Reynald started toward him. He said nothing. He just advanced on the Butcher, and it was terrifying. Like watching Death coming.

It wasn’t just me. The Butcher saw it, too. His stance shifted from confident to guarded. He bared his teeth like a cornered animal and snarled. A faint purple light sheathed his body.

The Butcher blurred. He actually blurred, swinging out of focus, encased in a shivering purple outline.

Reynald struck, too fast to follow. Metal clanged—the Butcher parried. Whatever that blur was, it made him faster.

They clashed, slicing and blocking. There was no way to parse what was happening. They had devolved into human shapes and swinging swords, colliding to the beat of ringing metal.

Blood wet one of the swords, bright red blood, and I couldn’t tell whose blade it was. I only saw it for half a second. Was it Reynald’s blood? Was it the Butcher’s blood?

My chest hurt from the grip of fear.

I took back everything I’d thought about swords and poetry. This was terrifying. There was no beauty in it. It was brutal and horrible. I didn’t want to watch it anymore. I just wanted it to end with Reynald still standing.

Something moved behind Gort. I was so focused on the two fighters, I didn’t even know how I saw the flicker on the edge of my vision. It was a man in a gray assassin’s outfit running down the street toward Gort.

Oh please no. Please, please, please no. Anybody but him.

Solentine sprinted.

I pulled the door open and jabbed my hand at Gort.Behind you!

He spun around, his axe swinging before he even saw anything. Solentine’s footsteps ignited with silver. He veered away from Gort to his right and ran up the building, two long daggers in his hands. Gort hurled his axe. It slammed into the wall, missing Solentine by a couple of inches. The head of the Shears twisted his body and dashed across the vertical wall, his body parallel to the ground.

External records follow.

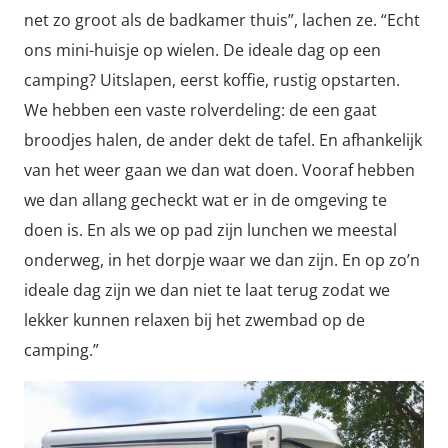
net zo groot als de badkamer thuis”, lachen ze. “Echt
ons mini-huisje op wielen. De ideale dag op een
camping? Uitslapen, eerst koffie, rustig opstarten.
We hebben een vaste rolverdeling: de een gaat
broodjes halen, de ander dekt de tafel. En afhankelijk
van het weer gaan we dan wat doen. Vooraf hebben
we dan allang gecheckt wat er in de omgeving te
doen is. En als we op pad zijn lunchen we meestal
onderweg, in het dorpje waar we dan zijn. En op zo’n
ideale dag zijn we dan niet te laat terug zodat we
lekker kunnen relaxen bij het zwembad op de
camping.”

The Butcher saw him. His blur flared with purple, and he slid away from Reynald and Solentine, to the west and toward me, covering twenty-five yards in an instant.

A crossbow bolt clattered on the cobblestones, a quarter of a second behind him. Shana had missed.

The purple light died. The Butcher stumbled, still running but no longer blurring. He was out of juice and running straight for Lute’s street. Of the two Magnar brothers, Lute was the weakest. The Butcher would kill him, hurt him, or use his morr beads, and we would never find him again. He had a head start and Reynald was across the plaza.

Morr beads transported whoever broke them, but never more than one person or a heavy load.They must have a weight limit . . .

I shot out of the doorway toward the Butcher.

He didn’t see me.

For a terrifying second I was flying toward him. The plaza seemed to stretch into the distance. I just had to tackle him and wrap him up. No matter how strong he was, I could buy us at least two or three seconds.

The Butcher’s head whipped around, and I saw his face, an angry cold mask.